I had a viscerally negative reaction to the name of this skirt, & probably never would have purchased it if not for the bundle sale. I used to do community organizing in North Portland, in the late 90s/early 00s. This was right at the beginning of the city’s efforts to gentrify North Portland, to transform it from a historically black neighborhood into the fancypants white neighborhood that it is now, rife with yoga studios, doggie daycares, cute little hipster sewing shops, etc. Here’s a video of one former business owner on Alberta St. talking about how the city pushed out the black population:
My office was just off Alberta St. & I walked around that neighborhood everyday. The city was not caring for the neighborhood when it was majority black. There were roads that weren’t even paved! My job was to work with residents in the community to address the needs they perceived. They had really basic concerns, like wanting the city to put in stop signs at dangerous intersections where kids were being hit by cars, or wanting less police harassment. No one could live or work in this neighborhood & fail to recognize that institutional racism was REAL & it was ruining lives.

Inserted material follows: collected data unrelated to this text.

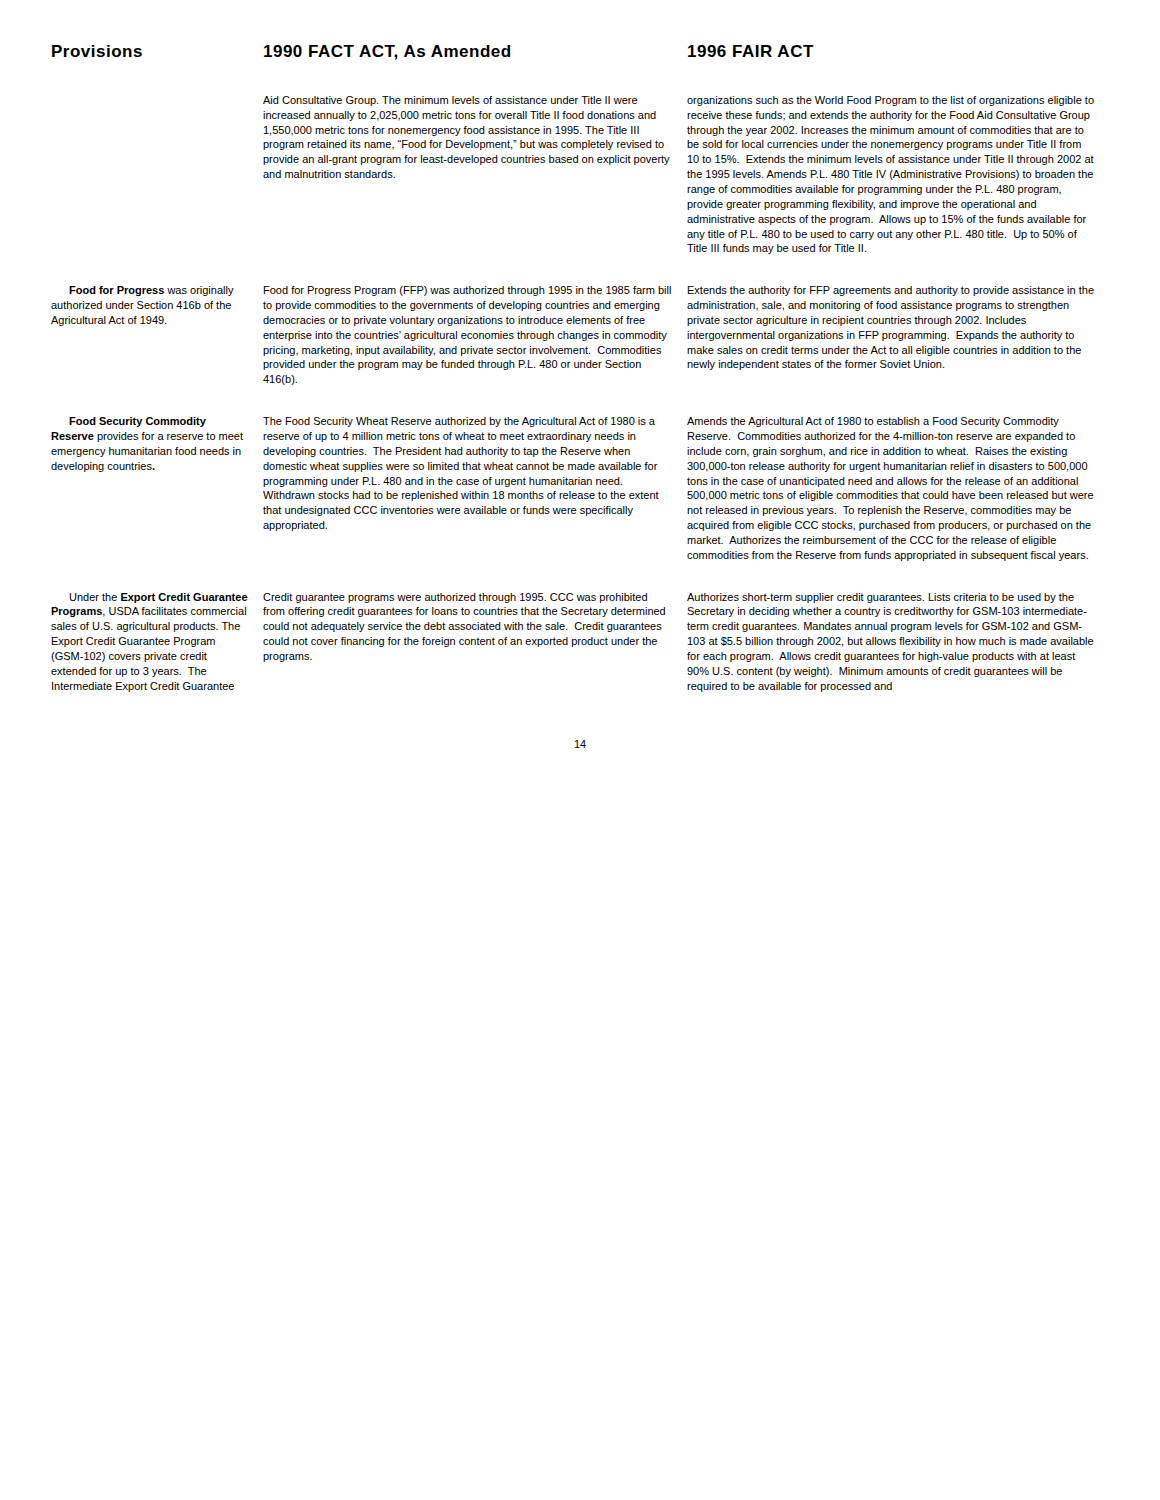| Provisions | 1990 FACT ACT, As Amended | 1996 FAIR ACT |
| --- | --- | --- |
| | Aid Consultative Group. The minimum levels of assistance under Title II were increased annually to 2,025,000 metric tons for overall Title II food donations and 1,550,000 metric tons for nonemergency food assistance in 1995. The Title III program retained its name, “Food for Development,” but was completely revised to provide an all-grant program for least-developed countries based on explicit poverty and malnutrition standards. | organizations such as the World Food Program to the list of organizations eligible to receive these funds; and extends the authority for the Food Aid Consultative Group through the year 2002. Increases the minimum amount of commodities that are to be sold for local currencies under the nonemergency programs under Title II from 10 to 15%. Extends the minimum levels of assistance under Title II through 2002 at the 1995 levels. Amends P.L. 480 Title IV (Administrative Provisions) to broaden the range of commodities available for programming under the P.L. 480 program, provide greater programming flexibility, and improve the operational and administrative aspects of the program. Allows up to 15% of the funds available for any title of P.L. 480 to be used to carry out any other P.L. 480 title. Up to 50% of Title III funds may be used for Title II. |
| Food for Progress was originally authorized under Section 416b of the Agricultural Act of 1949. | Food for Progress Program (FFP) was authorized through 1995 in the 1985 farm bill to provide commodities to the governments of developing countries and emerging democracies or to private voluntary organizations to introduce elements of free enterprise into the countries’ agricultural economies through changes in commodity pricing, marketing, input availability, and private sector involvement. Commodities provided under the program may be funded through P.L. 480 or under Section 416(b). | Extends the authority for FFP agreements and authority to provide assistance in the administration, sale, and monitoring of food assistance programs to strengthen private sector agriculture in recipient countries through 2002. Includes intergovernmental organizations in FFP programming. Expands the authority to make sales on credit terms under the Act to all eligible countries in addition to the newly independent states of the former Soviet Union. |
| Food Security Commodity Reserve provides for a reserve to meet emergency humanitarian food needs in developing countries . | The Food Security Wheat Reserve authorized by the Agricultural Act of 1980 is a reserve of up to 4 million metric tons of wheat to meet extraordinary needs in developing countries. The President had authority to tap the Reserve when domestic wheat supplies were so limited that wheat cannot be made available for programming under P.L. 480 and in the case of urgent humanitarian need. Withdrawn stocks had to be replenished within 18 months of release to the extent that undesignated CCC inventories were available or funds were specifically appropriated. | Amends the Agricultural Act of 1980 to establish a Food Security Commodity Reserve. Commodities authorized for the 4-million-ton reserve are expanded to include corn, grain sorghum, and rice in addition to wheat. Raises the existing 300,000-ton release authority for urgent humanitarian relief in disasters to 500,000 tons in the case of unanticipated need and allows for the release of an additional 500,000 metric tons of eligible commodities that could have been released but were not released in previous years. To replenish the Reserve, commodities may be acquired from eligible CCC stocks, purchased from producers, or purchased on the market. Authorizes the reimbursement of the CCC for the release of eligible commodities from the Reserve from funds appropriated in subsequent fiscal years. |
| Under the Export Credit Guarantee Programs , USDA facilitates commercial sales of U.S. agricultural products. The Export Credit Guarantee Program (GSM-102) covers private credit extended for up to 3 years. The Intermediate Export Credit Guarantee | Credit guarantee programs were authorized through 1995. CCC was prohibited from offering credit guarantees for loans to countries that the Secretary determined could not adequately service the debt associated with the sale. Credit guarantees could not cover financing for the foreign content of an exported product under the programs. | Authorizes short-term supplier credit guarantees. Lists criteria to be used by the Secretary in deciding whether a country is creditworthy for GSM-103 intermediate-term credit guarantees. Mandates annual program levels for GSM-102 and GSM-103 at $5.5 billion through 2002, but allows flexibility in how much is made available for each program. Allows credit guarantees for high-value products with at least 90% U.S. content (by weight). Minimum amounts of credit guarantees will be required to be available for processed and |
14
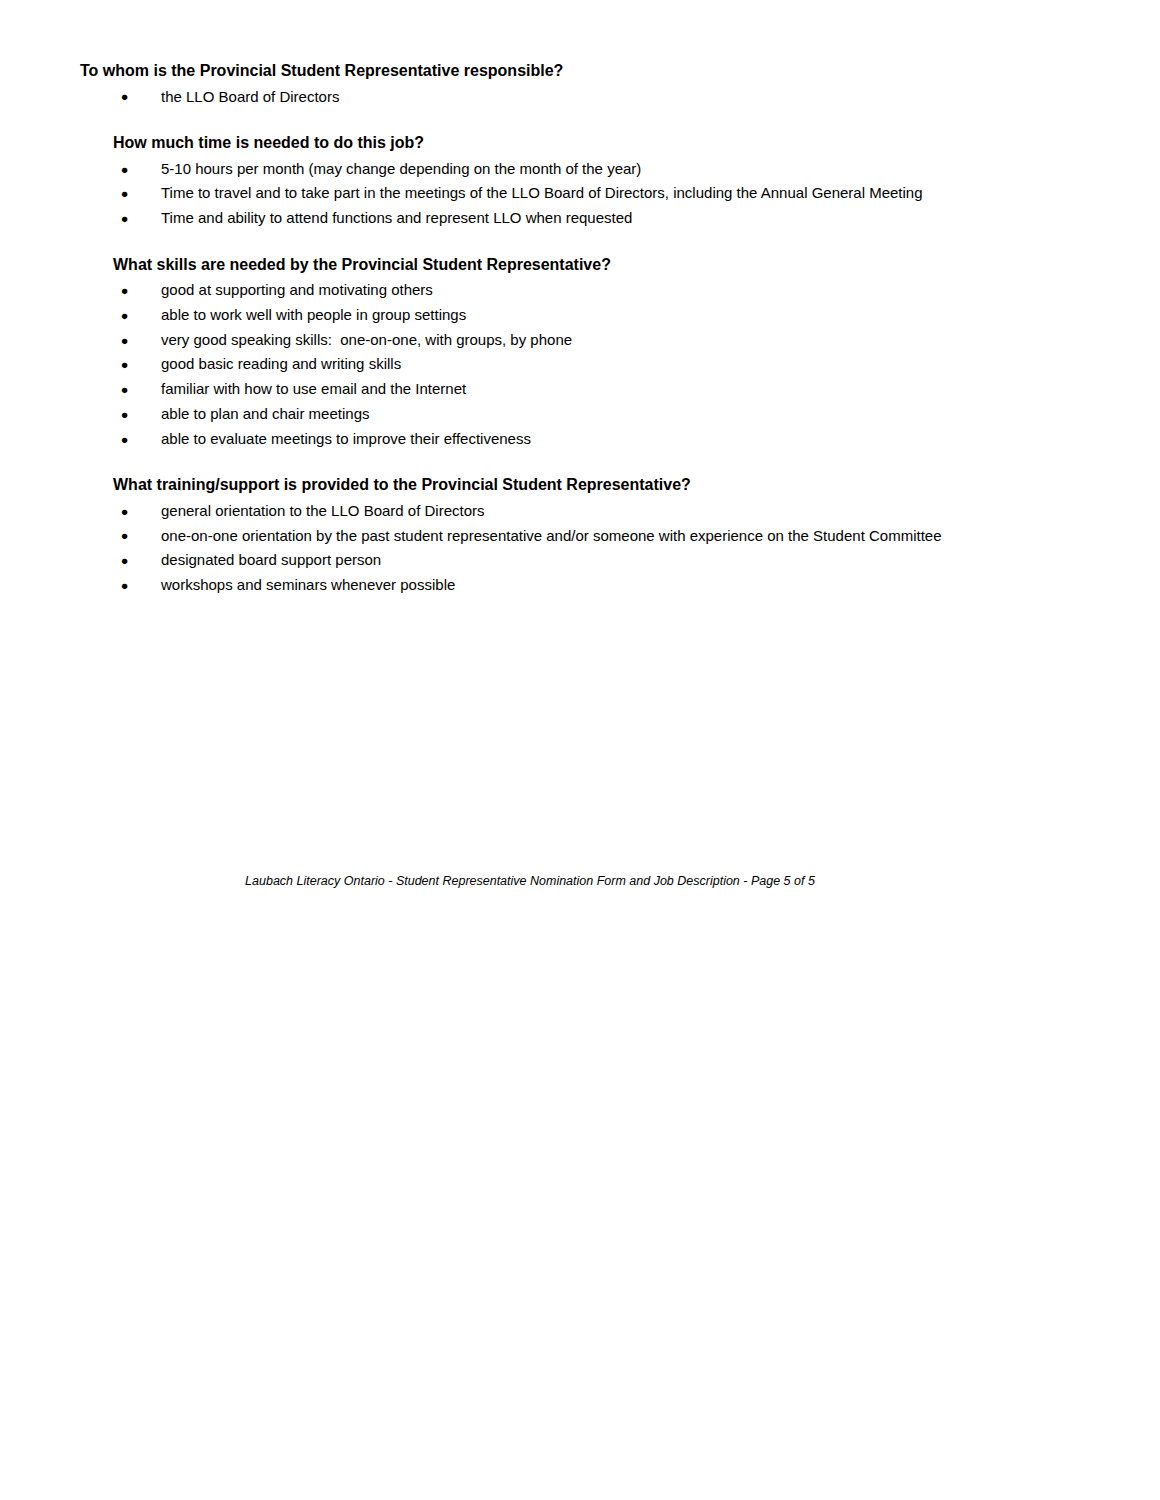To whom is the Provincial Student Representative responsible?
the LLO Board of Directors
How much time is needed to do this job?
5-10 hours per month (may change depending on the month of the year)
Time to travel and to take part in the meetings of the LLO Board of Directors, including the Annual General Meeting
Time and ability to attend functions and represent LLO when requested
What skills are needed by the Provincial Student Representative?
good at supporting and motivating others
able to work well with people in group settings
very good speaking skills: one-on-one, with groups, by phone
good basic reading and writing skills
familiar with how to use email and the Internet
able to plan and chair meetings
able to evaluate meetings to improve their effectiveness
What training/support is provided to the Provincial Student Representative?
general orientation to the LLO Board of Directors
one-on-one orientation by the past student representative and/or someone with experience on the Student Committee
designated board support person
workshops and seminars whenever possible
Laubach Literacy Ontario - Student Representative Nomination Form and Job Description - Page 5 of 5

The city succeeded in its efforts to transform North Portland into a playground for wealthy white people. The Alberta St. of today is unrecognizable compared to the Alberta St. where I worked just seventeen years ago. I’ve been back to Portland several times since I moved away in 2001, & it’s always unsettling because the entire city is different…& not necessarily in a good way, if you care about the lives of poor people & people of color. I know the name of this skirt is just a name, but people who tried to organize against the sweeping destruction of gentrification in North Portland, to say nothing of the people who were actually LIVING that destruction, who were displaced because of it, have reactions to the words “Alberta Street”.
I’m probably not doing a great job articulating myself, because my primary reaction to the fight over Alberta St. is just sadness & hopelessness. I think about the community of people that once lived there, raised kids there, made their livelihoods there. I went camping once with a woman who lived just off Alberta St., & she told me all about being in the Black Panthers Ladies Auxiliary in the 60s. She was an absolute wealth of information about Portland’s black power movement & the history of her neighborhood, where she had lived for decades. She & her family were pushed out by the city’s gentrification programs. To make room for $40-a-plate farm-to-table restaurants & boutiques selling hemp sheath dresses.